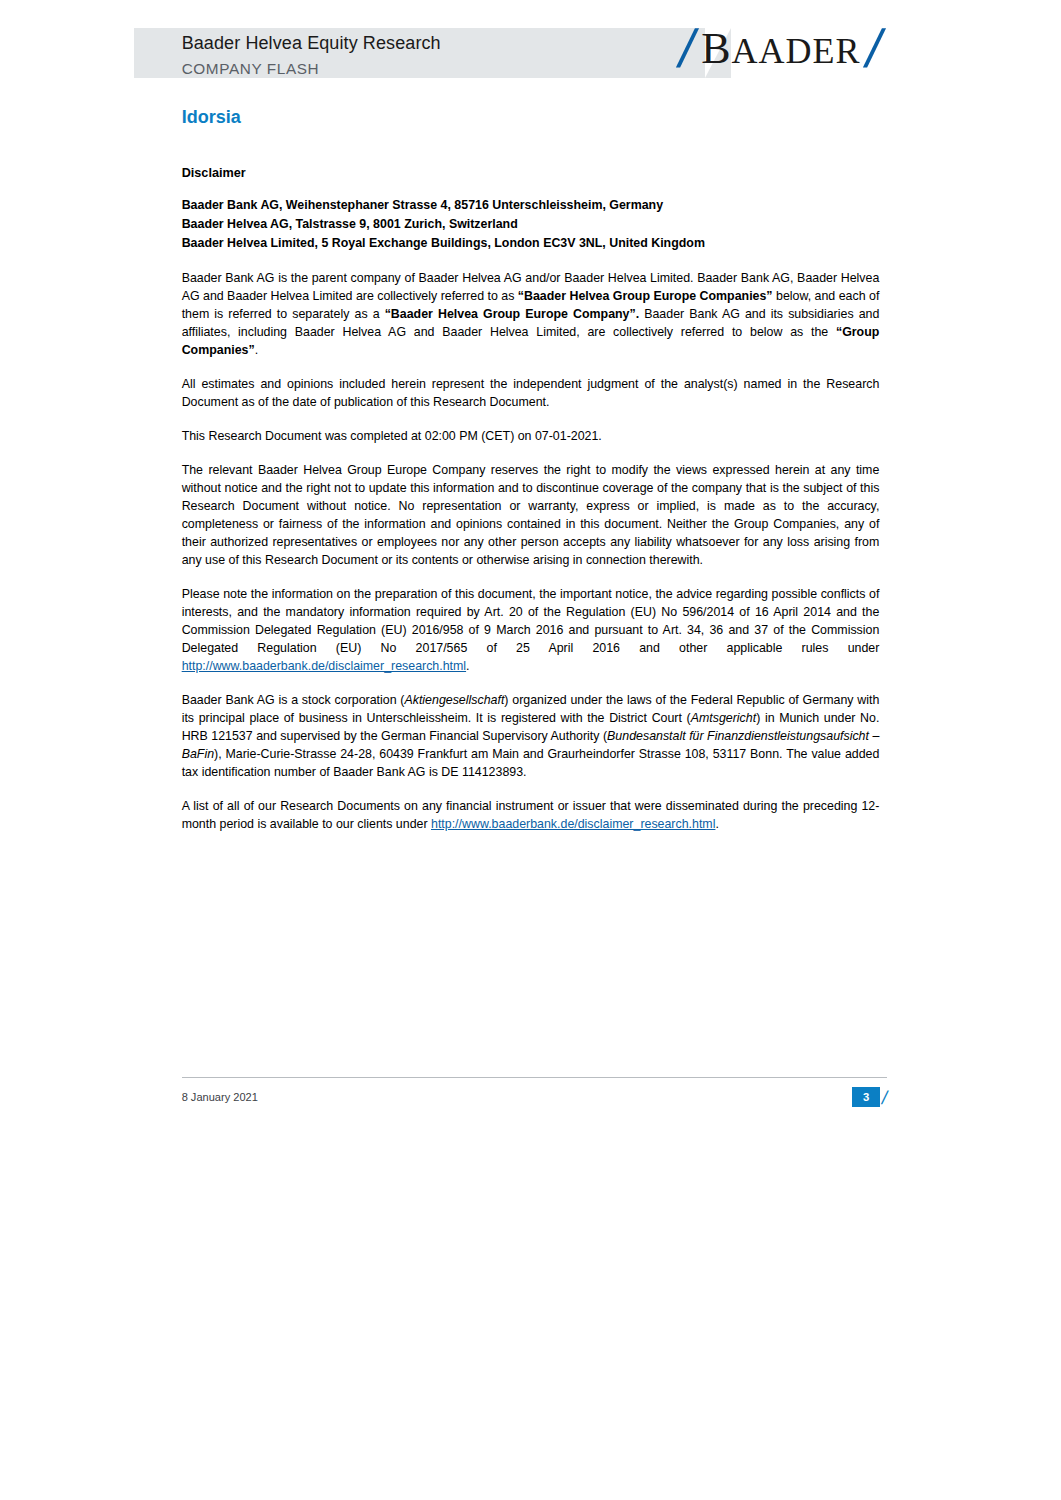Baader Helvea Equity Research
COMPANY FLASH
/ BAADER /
Idorsia
Disclaimer
Baader Bank AG, Weihenstephaner Strasse 4, 85716 Unterschleissheim, Germany
Baader Helvea AG, Talstrasse 9, 8001 Zurich, Switzerland
Baader Helvea Limited, 5 Royal Exchange Buildings, London EC3V 3NL, United Kingdom
Baader Bank AG is the parent company of Baader Helvea AG and/or Baader Helvea Limited. Baader Bank AG, Baader Helvea AG and Baader Helvea Limited are collectively referred to as “Baader Helvea Group Europe Companies” below, and each of them is referred to separately as a “Baader Helvea Group Europe Company”. Baader Bank AG and its subsidiaries and affiliates, including Baader Helvea AG and Baader Helvea Limited, are collectively referred to below as the “Group Companies”.
All estimates and opinions included herein represent the independent judgment of the analyst(s) named in the Research Document as of the date of publication of this Research Document.
This Research Document was completed at 02:00 PM (CET) on 07-01-2021.
The relevant Baader Helvea Group Europe Company reserves the right to modify the views expressed herein at any time without notice and the right not to update this information and to discontinue coverage of the company that is the subject of this Research Document without notice. No representation or warranty, express or implied, is made as to the accuracy, completeness or fairness of the information and opinions contained in this document. Neither the Group Companies, any of their authorized representatives or employees nor any other person accepts any liability whatsoever for any loss arising from any use of this Research Document or its contents or otherwise arising in connection therewith.
Please note the information on the preparation of this document, the important notice, the advice regarding possible conflicts of interests, and the mandatory information required by Art. 20 of the Regulation (EU) No 596/2014 of 16 April 2014 and the Commission Delegated Regulation (EU) 2016/958 of 9 March 2016 and pursuant to Art. 34, 36 and 37 of the Commission Delegated Regulation (EU) No 2017/565 of 25 April 2016 and other applicable rules under http://www.baaderbank.de/disclaimer_research.html.
Baader Bank AG is a stock corporation (Aktiengesellschaft) organized under the laws of the Federal Republic of Germany with its principal place of business in Unterschleissheim. It is registered with the District Court (Amtsgericht) in Munich under No. HRB 121537 and supervised by the German Financial Supervisory Authority (Bundesanstalt für Finanzdienstleistungsaufsicht – BaFin), Marie-Curie-Strasse 24-28, 60439 Frankfurt am Main and Graurheindorfer Strasse 108, 53117 Bonn. The value added tax identification number of Baader Bank AG is DE 114123893.
A list of all of our Research Documents on any financial instrument or issuer that were disseminated during the preceding 12-month period is available to our clients under http://www.baaderbank.de/disclaimer_research.html.
8 January 2021
3/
● ● ● ●
Work to complete: From the records above, copy each line where the word "Unterschleissheim" can be found.

Answer space:
Baader Bank AG, Weihenstephaner Strasse 4, 85716 Unterschleissheim, Germany
Baader Bank AG is a stock corporation (Aktiengesellschaft) organized under the laws of the Federal Republic of Germany with its principal place of business in Unterschleissheim. It is registered with the District Court (Amtsgericht) in Munich under No. HRB 121537 and supervised by the German Financial Supervisory Authority (Bundesanstalt für Finanzdienstleistungsaufsicht – BaFin), Marie-Curie-Strasse 24-28, 60439 Frankfurt am Main and Graurheindorfer Strasse 108, 53117 Bonn. The value added tax identification number of Baader Bank AG is DE 114123893.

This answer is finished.